The recipe for western interference

The West would like to see Lukashenko bite the dust in these elections and it has done a great deal towards this end. The imperialists’ recipe has had results in the past – in the year 2000 in Yugoslavia, 2003 in Georgia and 2004 in the Ukraine.

This is the method it uses:

1. Declare in advance that the election results will be falsified.

2. Set up and fund an opposition movement that will look to the streets for support. In Belarus it is called Zubr (The Trident).

3. Announce one’s own election results on the basis of ‘exit polls’ and declare the election void. (On 26 February, the Belarusian police found at the office of the NGO called Partnerstvo exit poll forms intended for use as voters left polling booths. The NGO intended to use them as a basis for claiming the elections had been rigged and the ‘desired’ results had been fixed in advance: Milinkevich (the candidate favoured by the west) 53.7 percent, and Lukashenko (the President) 41.3 percent. However, we now know the real result: 82 percent for Lukashenko.)

4. Mobilise a mass of young people with the aid of rock concerts, picnics and free gifts. Block official buildings and take parliament by storm.

In the last 18 months, the EU has passed six resolutions against Belarus. The spokesman of the EU, Severin, was already saying three months ago: “The 19 March elections will not conducted freely or loyally.” The Belgian foreign minister, Karel de Gucht, demanded that Belarus invite observers from the Organisation for Security and Collaboration in Europe (OSCE), an organisation that played a major role in the Ukrainian and Georgian elections, both of which brought pro-western governments to power.
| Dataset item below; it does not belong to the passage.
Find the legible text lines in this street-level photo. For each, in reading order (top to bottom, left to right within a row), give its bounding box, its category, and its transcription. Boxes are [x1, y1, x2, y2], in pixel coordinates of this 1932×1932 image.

Another western initiative designed to support the Belarus opposition is the ‘Office for Democratic Belarus’, housed at No 3, La Place Petit-Sablon in Brussels and headed by Olga Stuchinskaya, who works with the NATO parliamentary assembly. On 10 February, this lady was officially welcomed to Washington by R Nicholas Burns, the joint secretary of state for foreign affairs. Since 26 February, one has been able to listen to Window to Europe, a daily one-hour radio show explicitly intended to influence the elections. At the same time, TV and the internet have been enlisted, with the aid of the Russian station RTV1 and Deutsche Welle. The operation has cost 2m euros, but it’s the European Commission that’s paying!